Why does the characteristics method not work for boundary value problems?

Question

Let us consider, for example (all though the question applies more generally) the 1D wave equation $$ u_{tt} = c^2 u_{xx}.$$ This has characteristics $x-ct = const$ and $x+ct=const$ which is readily observable by factoring the differential operator as $$\frac{\partial^2}{\partial t^2} - c^2\frac{\partial^2}{\partial x^2} = (\frac{\partial}{\partial t} - c\frac{\partial}{\partial x})(\frac{\partial}{\partial t} + c\frac{\partial}{\partial x}).$$ Thus, making the variable transformation $\eta = x-ct$ and $\xi=x+ct$ yields $$ u_{\eta \xi} = 0 $$ from which we conclude that $$ u =F(x-ct) + G(x+ct) \tag{1}\label{1}$$ for some sufficiently smooth functions $F$, $G$.

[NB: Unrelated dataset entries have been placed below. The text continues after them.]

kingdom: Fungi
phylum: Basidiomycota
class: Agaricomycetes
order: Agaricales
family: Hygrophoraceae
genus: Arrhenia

If we consider the IVP: $u(x,0) = f(x)$ and $u_t(x,0) = g(x)$ we derive d'Alambert's solution from (1). However, this is the solution for a boundaryless domain and is incapable of capturing any sort of boundary values. e.g. a clamped boundary $u(0,t)=u(L,t)=0$. Yet, this is a well posed problem and solvable via separation of variables. So we can only conclude that (1) is not the general solution. What went wrong?

My guess is that in making the variable transformation and integrating we implicitly assume a certain global regularity which the boundary value problem does not satisfy. Any clarification or expansion on this?

Answer 1

To get the analogue of (1) in a more general case, e.g for an inhomogeneous boundary problem, you can put $$v = \left(\frac{\partial}{\partial t} + c\frac{\partial}{\partial x}\right)u$$ so that $v$ solves the transport equation $$\left(\frac{\partial}{\partial t} - c\frac{\partial}{\partial x}\right)v = 0.$$ You can solve that equation explicitly with the caracteristic method. Then, you can solve in the same way $$\left(\frac{\partial}{\partial t} + c\frac{\partial}{\partial x}\right)u = v$$ to find $u$ in terms of $v$.

Answer 2

If $u$ is a solution of the boundary value problem, odd reflections on the axes $x=0$, $x=L$ and in continuation at $x=kL$ for all $k\in \Bbb Z$, generates a $2L$-periodic function. Due to the odd symmetry at the reflection axes, $u_{xx}=0$ there and $u_{tt}=0$ due to the boundary conditions, so the wave equation is satisfied on $\Bbb R$.

Thus the functions $F,G$ for the solution formula exist. The boundary conditions applied to the solution formula give $F(ct)+G(-ct)=0$ and $F(L+ct)+G(L-ct)=0$. Combining both gives $$ G(-s)=-F(s)=-F(L+(s-L))=G(L-(s-L))=G(2L-s), $$ so $G$ is a $2L$-periodic function and $$u(x,t)=G(x+ct)-G(-x+ct).$$

Evaluating the initial conditions gives \begin{align} f(x)&=G(x)-G(-x)\\ \tfrac1c g(x)&=G'(x)-G'(-x)\\ \tfrac1c\int_0^x g(s)\,ds&=G(x)+G(-x) \end{align} so that in combination $$ G(x)=\begin{cases} \frac12\Bigl(f(x)+\tfrac1c\int_0^x g(s)\,ds\Bigr), & x\in[0,L],\\ \frac12\Bigl(-f(-x)+\tfrac1c\int_0^{-x} g(s)\,ds\Bigr), & x\in[-L,0]. \end{cases} $$ and $2L$-periodic continued outside $[-L,L]$.